- Born: 3 February 1923 Giffnock, Scotland
- Died: 24 April 2012 (aged 89) Cambridge, England
- Education: Glasgow University
- Known for: Mutagenics Structure of RNA
- Scientific career
- Workplaces: Chester Beatty Research Institute; University of Cambridge; University of California, LA; Brandeis University; Laboratory of Molecular Biology;

= Daniel McGillivray Brown =

Scottish organic chemist

Daniel McGillivray Brown FRS (3 February 1923 – 24 April 2012) was a Scottish nucleic acid chemist.

==Early life and career==

Daniel McGillivray Brown was born in Giffnock on 3 February 1923, son of David Cunninghame Brown, a restaurateur, and Catherine Stewart (née McGillivray), a teacher. After Giffnock Primary School he attended Glasgow Academy and then, at age 17, Glasgow University where he studied chemistry, and received an honours degree.

In 1945 Brown moved to the Chester Beatty Research Institute, then in Chelsea, where he worked on the synthesis of heterocyclic stilbene derivatives for his PhD.
Then, in 1948, Brown moved to Cambridge to join Alexander Todd’s group. He gained his second PhD in 1952. Brown was appointed lecturer in the chemistry department in 1959, and reader in 1967. He was Visiting Professor at University of California, Los Angeles 1959–60; and at Brandeis University 1966–67. He received the Sc.D in 1968, and eventually became Vice-Provost at Kings College in 1974.

In 1981 Brown took a sabbatical at the Laboratory of Molecular Biology (LMB), and then moved there permanently one year later. He retired formally from the LMB in 2002 but continued publishing until 2008.

==Contributions==

At Cambridge, Brown set out to confirm the furanose chemical structure of the sugar part of nucleosides in natural nucleic acids, which had only been inferred at the time. He and Basil Lythgoe proved this to be the case. He later worked on the selective phosphorylation of nucleosides to form nucleotides.
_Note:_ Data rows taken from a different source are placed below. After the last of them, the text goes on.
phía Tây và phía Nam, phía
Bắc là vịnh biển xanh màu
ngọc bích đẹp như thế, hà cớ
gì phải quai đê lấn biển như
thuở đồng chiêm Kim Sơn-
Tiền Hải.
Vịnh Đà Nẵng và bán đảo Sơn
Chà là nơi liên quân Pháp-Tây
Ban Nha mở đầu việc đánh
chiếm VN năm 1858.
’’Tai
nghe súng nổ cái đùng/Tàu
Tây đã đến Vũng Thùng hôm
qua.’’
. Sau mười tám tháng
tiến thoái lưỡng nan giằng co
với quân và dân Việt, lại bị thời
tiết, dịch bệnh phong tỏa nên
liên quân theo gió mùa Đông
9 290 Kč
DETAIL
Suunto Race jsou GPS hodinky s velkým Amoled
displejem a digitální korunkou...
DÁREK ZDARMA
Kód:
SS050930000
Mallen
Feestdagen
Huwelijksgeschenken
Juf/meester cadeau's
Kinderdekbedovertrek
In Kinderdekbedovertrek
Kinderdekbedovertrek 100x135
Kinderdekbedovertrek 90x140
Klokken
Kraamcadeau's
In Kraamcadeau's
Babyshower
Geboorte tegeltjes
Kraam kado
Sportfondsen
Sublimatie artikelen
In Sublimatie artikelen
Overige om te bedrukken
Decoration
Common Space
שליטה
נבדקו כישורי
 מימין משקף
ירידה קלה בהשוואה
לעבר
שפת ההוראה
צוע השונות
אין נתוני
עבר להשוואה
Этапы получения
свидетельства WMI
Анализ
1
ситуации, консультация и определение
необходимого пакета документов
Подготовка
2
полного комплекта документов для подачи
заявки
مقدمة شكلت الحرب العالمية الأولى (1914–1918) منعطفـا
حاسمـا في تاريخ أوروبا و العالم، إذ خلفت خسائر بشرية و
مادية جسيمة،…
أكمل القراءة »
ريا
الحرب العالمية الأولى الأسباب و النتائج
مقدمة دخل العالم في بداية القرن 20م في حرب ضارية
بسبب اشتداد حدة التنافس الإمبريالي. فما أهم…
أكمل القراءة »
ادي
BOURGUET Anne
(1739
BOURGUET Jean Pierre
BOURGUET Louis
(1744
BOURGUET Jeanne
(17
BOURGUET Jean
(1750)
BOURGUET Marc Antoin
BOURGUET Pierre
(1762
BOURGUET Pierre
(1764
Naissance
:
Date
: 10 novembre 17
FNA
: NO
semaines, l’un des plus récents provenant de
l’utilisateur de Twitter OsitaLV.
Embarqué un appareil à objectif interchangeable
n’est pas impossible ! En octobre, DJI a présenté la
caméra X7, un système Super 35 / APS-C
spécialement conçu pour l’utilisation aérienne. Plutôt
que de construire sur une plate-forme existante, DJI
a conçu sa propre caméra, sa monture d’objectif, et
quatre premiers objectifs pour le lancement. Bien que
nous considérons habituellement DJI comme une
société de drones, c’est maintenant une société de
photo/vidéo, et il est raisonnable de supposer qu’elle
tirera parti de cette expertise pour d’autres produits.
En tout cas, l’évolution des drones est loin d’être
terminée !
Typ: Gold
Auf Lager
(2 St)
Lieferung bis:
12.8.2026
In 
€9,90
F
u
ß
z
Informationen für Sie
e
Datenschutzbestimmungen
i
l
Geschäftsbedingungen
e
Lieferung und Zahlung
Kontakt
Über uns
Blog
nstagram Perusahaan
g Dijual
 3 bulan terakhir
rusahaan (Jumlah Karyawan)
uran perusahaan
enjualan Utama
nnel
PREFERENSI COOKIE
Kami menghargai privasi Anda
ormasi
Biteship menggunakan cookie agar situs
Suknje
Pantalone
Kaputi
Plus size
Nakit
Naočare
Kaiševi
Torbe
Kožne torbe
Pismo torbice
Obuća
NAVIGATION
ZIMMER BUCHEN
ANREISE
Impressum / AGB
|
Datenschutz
This was the beginning of a lifelong career, and led to the chemical structures of RNA and, by inference, DNA. He later worked on phosphoinositides and the mutagenesis of nucleotides.

==Personal life==

Daniel Brown met Margaret Joyce Herbert at Scottish Highland Dancing classes at the CUSRC in 1952. They married in Lincolnshire the following year. Dan and Margaret had four children: Catherine (1954), David (1955), Frances (1961) and Moira (1962).

Daniel McGillivray Brown died at his home in Cambridge on 24 April 2012. He was survived by his wife, three daughters, four grandchildren and a great grand-daughter.

==Honors==

Brown became a Fellow of the Royal Society in 1982.